- **WHAT TO PRODUCE**: Copy out, unchanged, the entries below from the "- teapot [619,400,657,461]" line to the final line. Omit pictures.

- **RECORD EXCERPTS**:
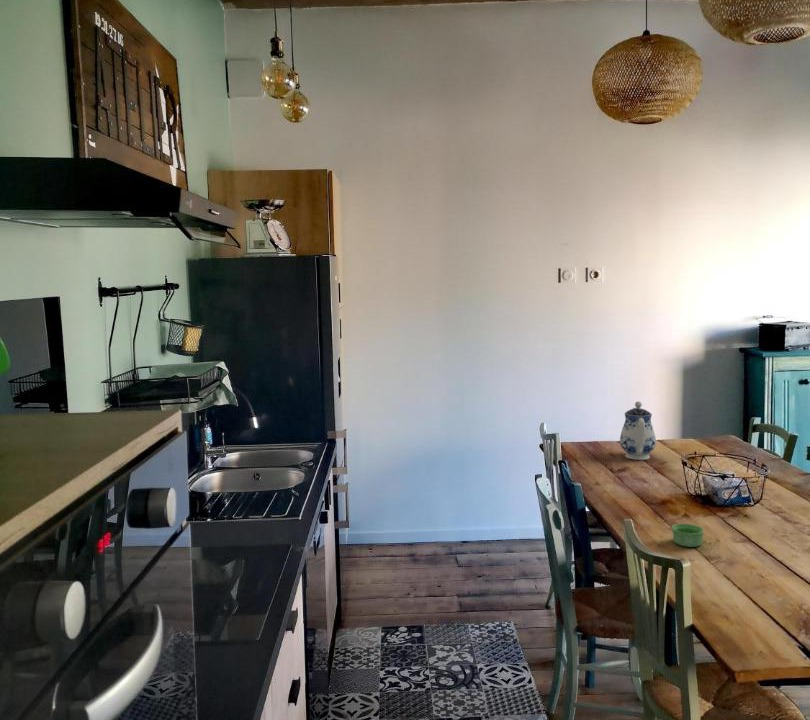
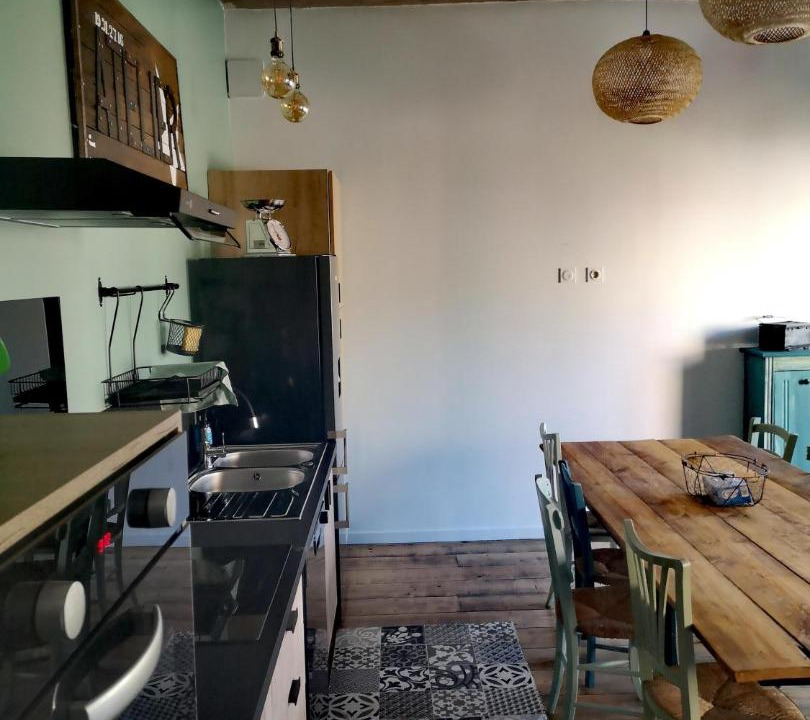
- ramekin [671,522,705,548]
- teapot [619,400,657,461]
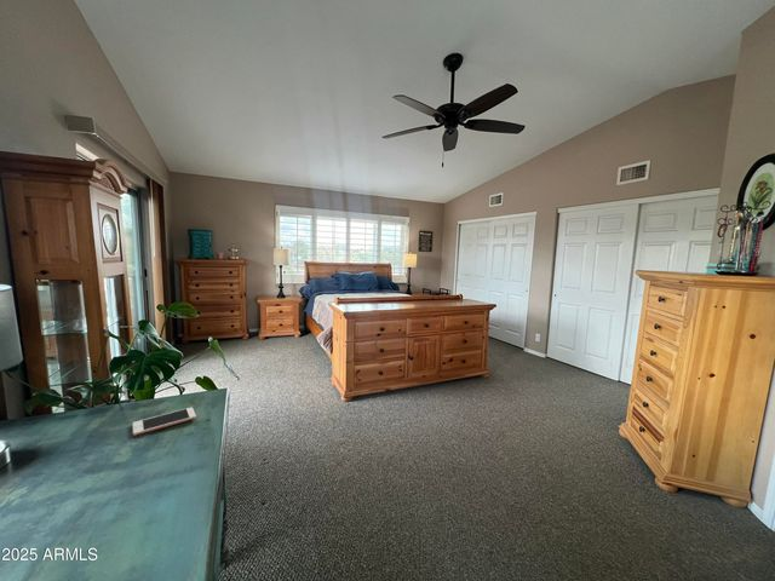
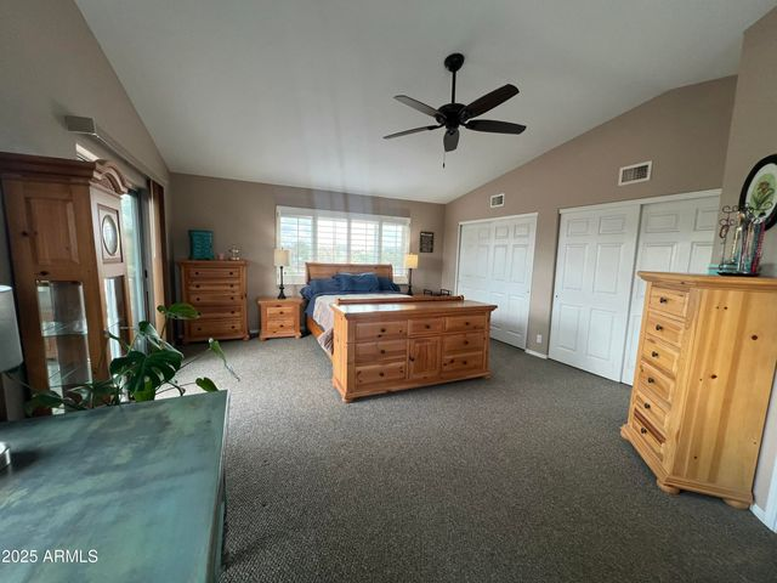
- cell phone [132,407,197,437]
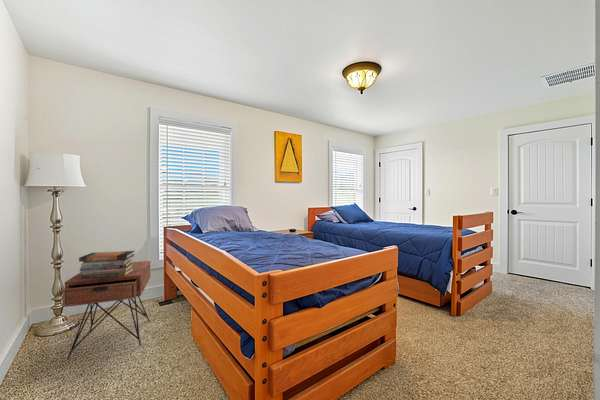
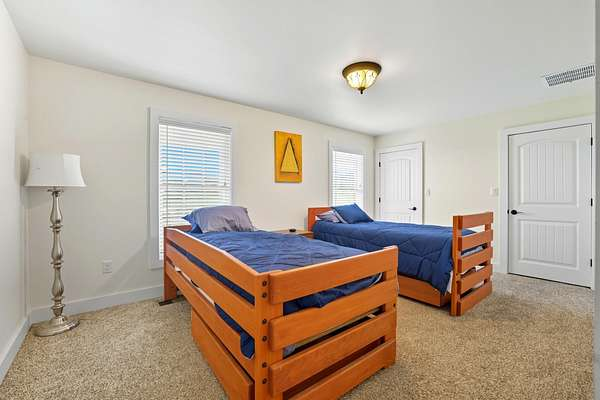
- book stack [78,250,135,279]
- nightstand [61,260,151,361]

- **OUTPUT**:
- teapot [619,400,657,461]
- cell phone [132,407,197,437]
- book stack [78,250,135,279]
- nightstand [61,260,151,361]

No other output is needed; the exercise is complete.